> **Your objective**
In the material below, find every line with "female" and pull it out.

> **Data excerpts**
::::::::

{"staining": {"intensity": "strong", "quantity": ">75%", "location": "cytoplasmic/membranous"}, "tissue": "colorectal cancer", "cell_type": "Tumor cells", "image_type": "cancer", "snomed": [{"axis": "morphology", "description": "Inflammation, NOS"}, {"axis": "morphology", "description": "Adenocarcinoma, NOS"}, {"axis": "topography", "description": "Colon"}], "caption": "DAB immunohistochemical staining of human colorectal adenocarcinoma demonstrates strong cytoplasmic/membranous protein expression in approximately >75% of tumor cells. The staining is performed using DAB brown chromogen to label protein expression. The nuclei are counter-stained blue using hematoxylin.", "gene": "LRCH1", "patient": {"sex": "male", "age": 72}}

::::::::

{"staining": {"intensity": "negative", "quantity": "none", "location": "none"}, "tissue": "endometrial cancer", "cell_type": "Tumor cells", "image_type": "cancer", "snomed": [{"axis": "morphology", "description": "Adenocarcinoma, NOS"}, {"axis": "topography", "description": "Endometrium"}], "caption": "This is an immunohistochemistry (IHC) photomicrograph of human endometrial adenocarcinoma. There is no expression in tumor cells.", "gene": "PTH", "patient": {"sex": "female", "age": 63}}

::::::::

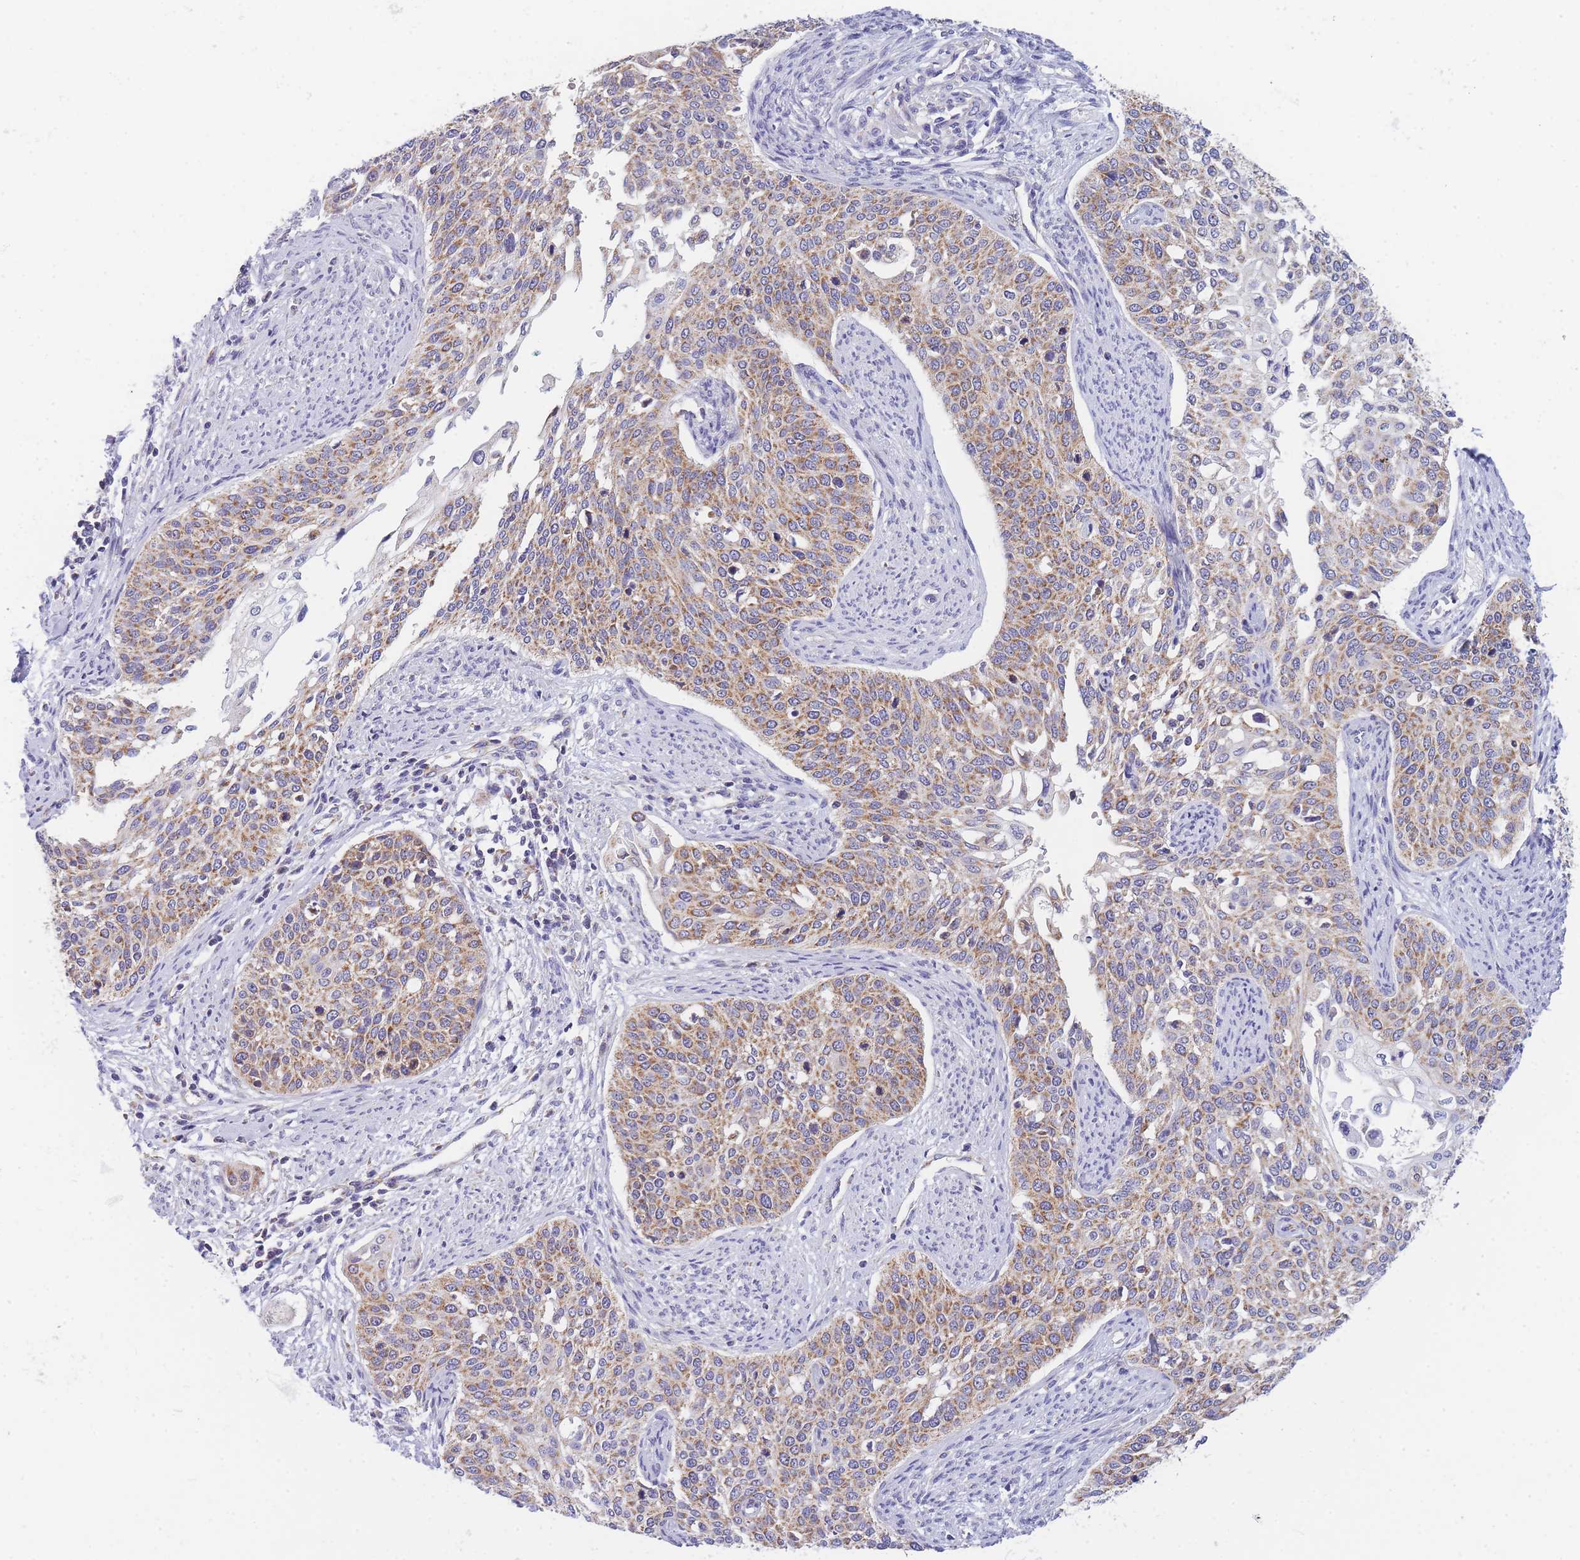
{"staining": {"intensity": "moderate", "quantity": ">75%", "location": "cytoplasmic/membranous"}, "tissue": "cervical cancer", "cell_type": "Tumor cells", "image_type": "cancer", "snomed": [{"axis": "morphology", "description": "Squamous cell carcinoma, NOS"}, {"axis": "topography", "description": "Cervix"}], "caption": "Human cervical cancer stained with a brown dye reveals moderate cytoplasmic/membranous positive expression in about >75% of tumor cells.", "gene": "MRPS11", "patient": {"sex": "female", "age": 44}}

::::::::

> **Your response**
{"staining": {"intensity": "negative", "quantity": "none", "location": "none"}, "tissue": "endometrial cancer", "cell_type": "Tumor cells", "image_type": "cancer", "snomed": [{"axis": "morphology", "description": "Adenocarcinoma, NOS"}, {"axis": "topography", "description": "Endometrium"}], "caption": "This is an immunohistochemistry (IHC) photomicrograph of human endometrial adenocarcinoma. There is no expression in tumor cells.", "gene": "PTH", "patient": {"sex": "female", "age": 63}}
{"staining": {"intensity": "moderate", "quantity": ">75%", "location": "cytoplasmic/membranous"}, "tissue": "cervical cancer", "cell_type": "Tumor cells", "image_type": "cancer", "snomed": [{"axis": "morphology", "description": "Squamous cell carcinoma, NOS"}, {"axis": "topography", "description": "Cervix"}], "caption": "Human cervical cancer stained with a brown dye reveals moderate cytoplasmic/membranous positive expression in about >75% of tumor cells.", "gene": "MRPS11", "patient": {"sex": "female", "age": 44}}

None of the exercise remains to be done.